Would you reproduce exactly the lines below from the one holding "### June 30, 2015: Updated" through the one holding "Liberty profile runtime.", inclusive, and no others?

Dataset records:
+---+
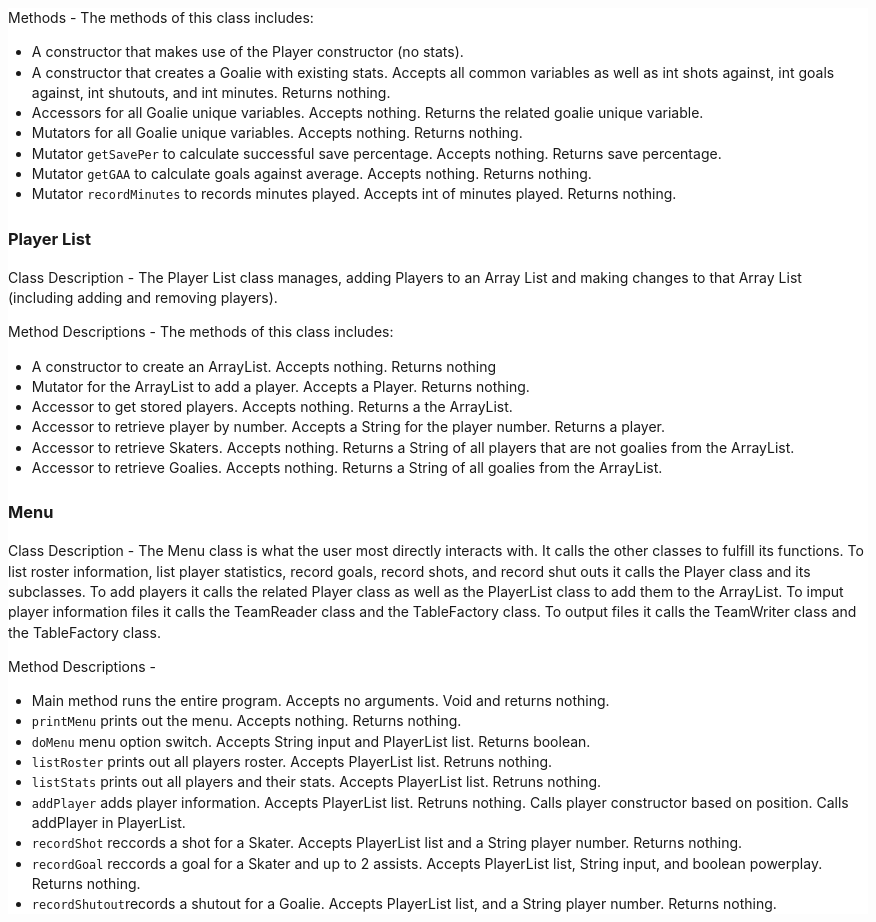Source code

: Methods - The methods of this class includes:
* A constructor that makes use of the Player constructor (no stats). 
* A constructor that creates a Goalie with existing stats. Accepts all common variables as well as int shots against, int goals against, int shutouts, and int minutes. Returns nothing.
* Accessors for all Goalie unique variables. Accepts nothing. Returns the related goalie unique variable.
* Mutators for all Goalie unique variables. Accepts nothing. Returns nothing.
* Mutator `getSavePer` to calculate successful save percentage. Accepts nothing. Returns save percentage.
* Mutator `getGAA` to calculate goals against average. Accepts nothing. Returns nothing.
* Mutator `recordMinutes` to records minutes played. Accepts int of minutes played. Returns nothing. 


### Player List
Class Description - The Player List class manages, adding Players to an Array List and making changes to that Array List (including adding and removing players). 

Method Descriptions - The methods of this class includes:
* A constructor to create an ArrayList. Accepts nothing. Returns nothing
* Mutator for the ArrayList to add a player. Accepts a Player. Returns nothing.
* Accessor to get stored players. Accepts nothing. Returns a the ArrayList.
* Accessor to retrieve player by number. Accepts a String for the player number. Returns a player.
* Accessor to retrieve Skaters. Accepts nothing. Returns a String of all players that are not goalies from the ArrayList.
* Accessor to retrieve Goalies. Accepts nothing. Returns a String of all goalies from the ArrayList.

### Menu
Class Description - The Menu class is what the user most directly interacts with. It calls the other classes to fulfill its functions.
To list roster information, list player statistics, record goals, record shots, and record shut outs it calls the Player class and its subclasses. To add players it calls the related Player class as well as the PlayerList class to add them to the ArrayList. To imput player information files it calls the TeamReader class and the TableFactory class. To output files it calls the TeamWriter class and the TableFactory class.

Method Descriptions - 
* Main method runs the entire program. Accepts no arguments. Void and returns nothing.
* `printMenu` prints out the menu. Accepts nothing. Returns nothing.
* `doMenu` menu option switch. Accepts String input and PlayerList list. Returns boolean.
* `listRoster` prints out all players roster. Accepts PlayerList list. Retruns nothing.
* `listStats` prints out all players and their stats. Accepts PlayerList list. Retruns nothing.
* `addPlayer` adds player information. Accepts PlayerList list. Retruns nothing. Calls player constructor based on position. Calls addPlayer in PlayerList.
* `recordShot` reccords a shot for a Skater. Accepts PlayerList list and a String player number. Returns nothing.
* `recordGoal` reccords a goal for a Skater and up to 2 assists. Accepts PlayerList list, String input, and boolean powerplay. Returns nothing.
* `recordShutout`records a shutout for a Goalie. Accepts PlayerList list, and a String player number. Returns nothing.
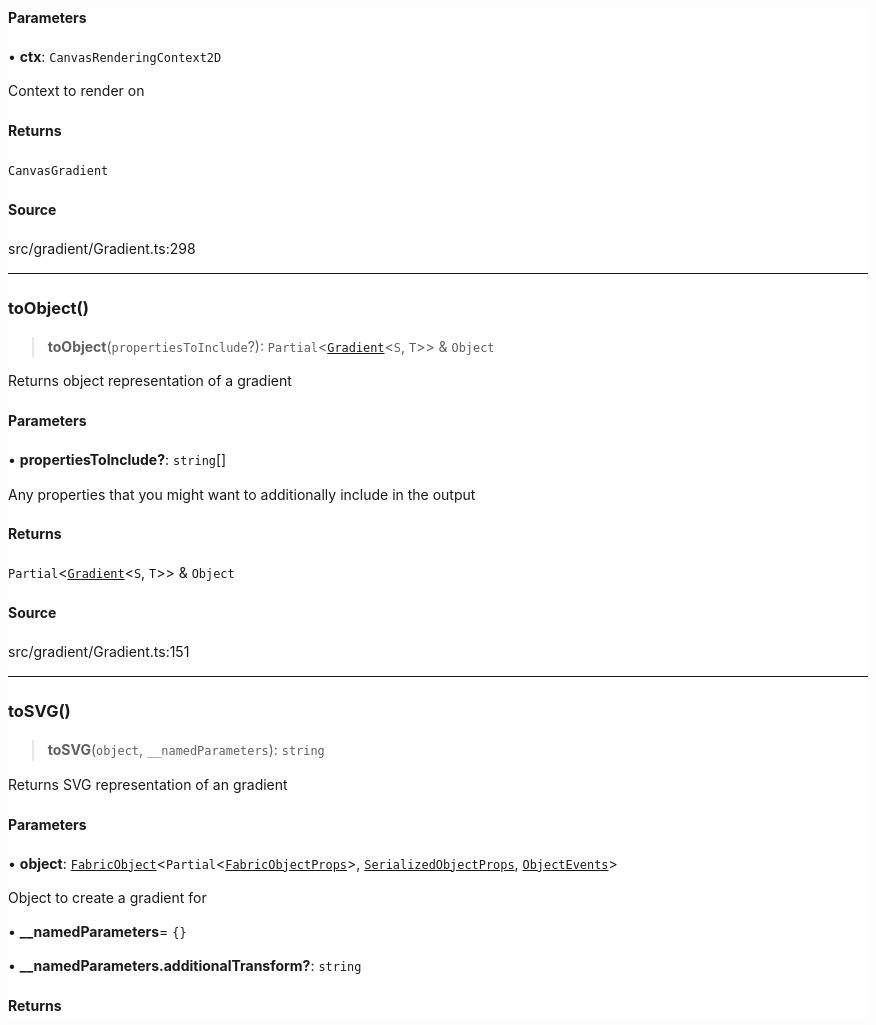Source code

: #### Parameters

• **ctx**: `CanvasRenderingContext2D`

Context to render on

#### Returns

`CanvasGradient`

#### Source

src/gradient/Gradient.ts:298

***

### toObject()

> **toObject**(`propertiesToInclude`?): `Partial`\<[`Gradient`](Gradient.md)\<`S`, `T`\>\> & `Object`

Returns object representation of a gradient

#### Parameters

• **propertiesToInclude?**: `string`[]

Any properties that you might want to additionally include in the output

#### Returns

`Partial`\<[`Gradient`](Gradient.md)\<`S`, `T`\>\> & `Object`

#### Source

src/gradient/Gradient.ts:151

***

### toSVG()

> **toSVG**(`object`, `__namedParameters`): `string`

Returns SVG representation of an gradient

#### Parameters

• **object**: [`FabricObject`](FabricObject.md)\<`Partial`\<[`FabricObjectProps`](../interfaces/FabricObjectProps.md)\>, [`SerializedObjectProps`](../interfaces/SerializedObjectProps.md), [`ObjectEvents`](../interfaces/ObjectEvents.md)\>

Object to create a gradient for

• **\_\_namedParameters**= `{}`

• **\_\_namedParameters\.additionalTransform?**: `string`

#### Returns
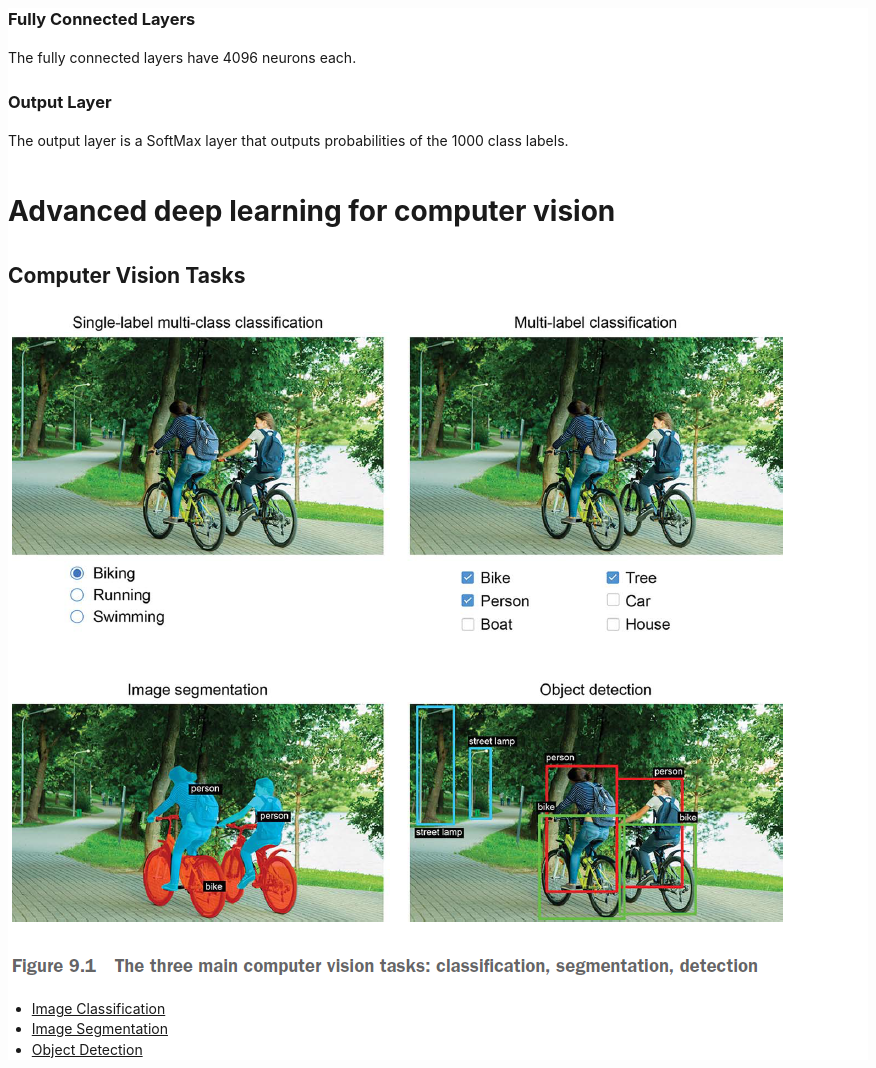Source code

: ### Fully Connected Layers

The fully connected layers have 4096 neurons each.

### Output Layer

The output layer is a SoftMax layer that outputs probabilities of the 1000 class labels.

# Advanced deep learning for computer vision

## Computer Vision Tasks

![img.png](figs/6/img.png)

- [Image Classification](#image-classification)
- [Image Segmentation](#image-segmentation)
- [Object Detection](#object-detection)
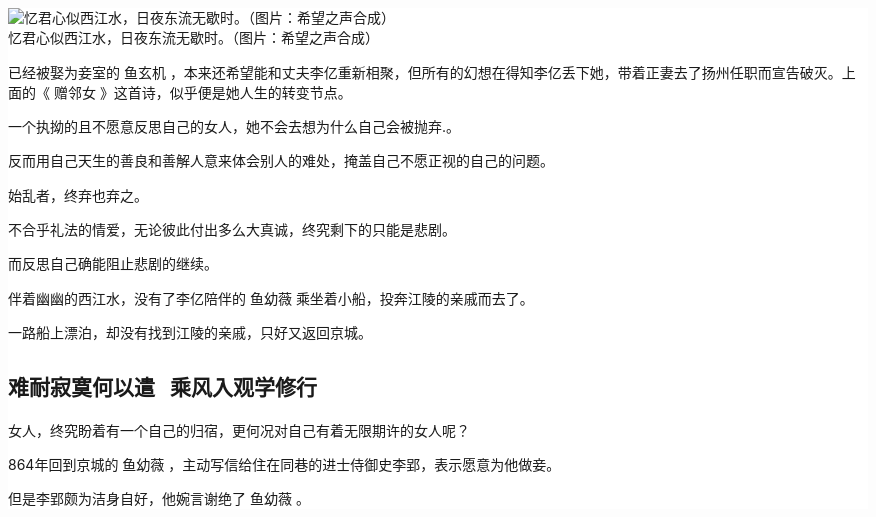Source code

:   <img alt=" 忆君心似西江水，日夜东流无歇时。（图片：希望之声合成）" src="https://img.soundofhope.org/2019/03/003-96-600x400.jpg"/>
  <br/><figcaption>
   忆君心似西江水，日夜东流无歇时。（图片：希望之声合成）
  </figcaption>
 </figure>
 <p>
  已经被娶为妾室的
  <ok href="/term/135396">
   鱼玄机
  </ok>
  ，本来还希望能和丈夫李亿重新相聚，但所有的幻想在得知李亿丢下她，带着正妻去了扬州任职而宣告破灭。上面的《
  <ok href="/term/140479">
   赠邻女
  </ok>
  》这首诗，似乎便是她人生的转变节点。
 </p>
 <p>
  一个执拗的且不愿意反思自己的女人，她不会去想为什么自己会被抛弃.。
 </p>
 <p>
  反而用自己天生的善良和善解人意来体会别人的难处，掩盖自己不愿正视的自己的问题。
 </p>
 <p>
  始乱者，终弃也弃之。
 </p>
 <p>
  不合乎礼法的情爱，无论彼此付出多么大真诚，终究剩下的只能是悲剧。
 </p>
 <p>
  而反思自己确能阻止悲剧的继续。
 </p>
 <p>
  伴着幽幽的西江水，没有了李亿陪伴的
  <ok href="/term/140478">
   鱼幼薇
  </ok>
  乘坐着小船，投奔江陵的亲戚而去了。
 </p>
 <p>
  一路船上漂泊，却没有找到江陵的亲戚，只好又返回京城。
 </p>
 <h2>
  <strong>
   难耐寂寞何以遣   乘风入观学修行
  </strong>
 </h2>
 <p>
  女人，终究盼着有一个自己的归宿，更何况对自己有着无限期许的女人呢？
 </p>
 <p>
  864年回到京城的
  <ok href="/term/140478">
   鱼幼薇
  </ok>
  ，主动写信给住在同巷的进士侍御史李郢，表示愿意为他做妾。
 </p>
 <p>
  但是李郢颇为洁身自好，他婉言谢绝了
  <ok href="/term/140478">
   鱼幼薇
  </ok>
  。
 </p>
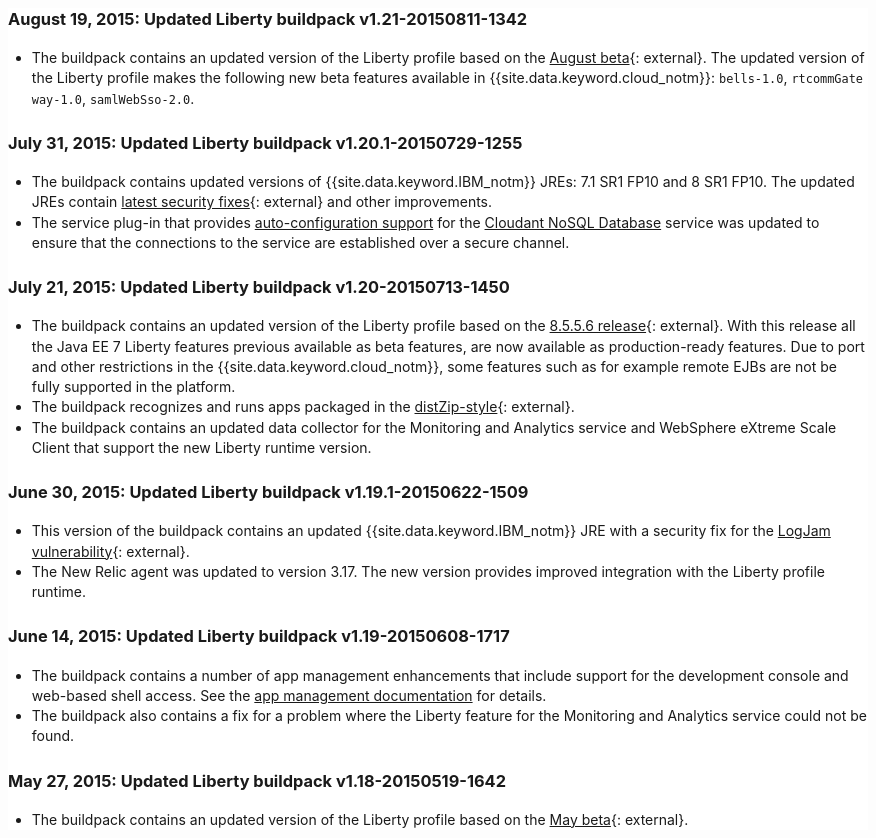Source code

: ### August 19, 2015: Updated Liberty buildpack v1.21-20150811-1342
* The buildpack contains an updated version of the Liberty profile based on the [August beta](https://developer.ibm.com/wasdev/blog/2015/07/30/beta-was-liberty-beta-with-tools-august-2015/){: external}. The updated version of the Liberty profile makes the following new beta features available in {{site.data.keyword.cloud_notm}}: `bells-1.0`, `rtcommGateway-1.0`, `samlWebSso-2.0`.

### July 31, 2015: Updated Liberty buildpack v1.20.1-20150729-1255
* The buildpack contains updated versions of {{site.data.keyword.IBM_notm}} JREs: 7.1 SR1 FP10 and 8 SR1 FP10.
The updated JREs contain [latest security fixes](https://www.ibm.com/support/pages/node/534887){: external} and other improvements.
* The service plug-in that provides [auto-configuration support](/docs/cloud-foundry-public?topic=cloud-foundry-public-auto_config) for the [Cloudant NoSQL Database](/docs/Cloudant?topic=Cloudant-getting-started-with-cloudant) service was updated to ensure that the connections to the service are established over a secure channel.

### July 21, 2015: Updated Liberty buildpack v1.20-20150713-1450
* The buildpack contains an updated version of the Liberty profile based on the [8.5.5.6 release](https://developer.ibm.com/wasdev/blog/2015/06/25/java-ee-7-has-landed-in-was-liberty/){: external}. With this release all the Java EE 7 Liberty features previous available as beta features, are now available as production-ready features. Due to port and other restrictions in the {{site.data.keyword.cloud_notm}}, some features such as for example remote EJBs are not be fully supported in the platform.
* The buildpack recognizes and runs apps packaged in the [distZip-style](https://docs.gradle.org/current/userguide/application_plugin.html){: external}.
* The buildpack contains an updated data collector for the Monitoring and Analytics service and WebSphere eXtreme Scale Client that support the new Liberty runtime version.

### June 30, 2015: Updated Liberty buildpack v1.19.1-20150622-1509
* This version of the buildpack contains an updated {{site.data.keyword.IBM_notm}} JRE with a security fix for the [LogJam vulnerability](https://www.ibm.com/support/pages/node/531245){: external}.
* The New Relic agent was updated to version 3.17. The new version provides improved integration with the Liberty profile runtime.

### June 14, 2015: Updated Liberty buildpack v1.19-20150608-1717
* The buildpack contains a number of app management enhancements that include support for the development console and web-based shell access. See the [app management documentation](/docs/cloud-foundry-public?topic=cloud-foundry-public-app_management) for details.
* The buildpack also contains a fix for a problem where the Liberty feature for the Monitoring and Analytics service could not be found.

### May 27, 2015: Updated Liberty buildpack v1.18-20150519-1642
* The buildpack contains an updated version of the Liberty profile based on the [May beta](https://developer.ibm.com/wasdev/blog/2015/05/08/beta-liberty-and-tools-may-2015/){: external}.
+---+
[Finished task]
### June 30, 2015: Updated Liberty buildpack v1.19.1-20150622-1509
* This version of the buildpack contains an updated {{site.data.keyword.IBM_notm}} JRE with a security fix for the [LogJam vulnerability](https://www.ibm.com/support/pages/node/531245){: external}.
* The New Relic agent was updated to version 3.17. The new version provides improved integration with the Liberty profile runtime.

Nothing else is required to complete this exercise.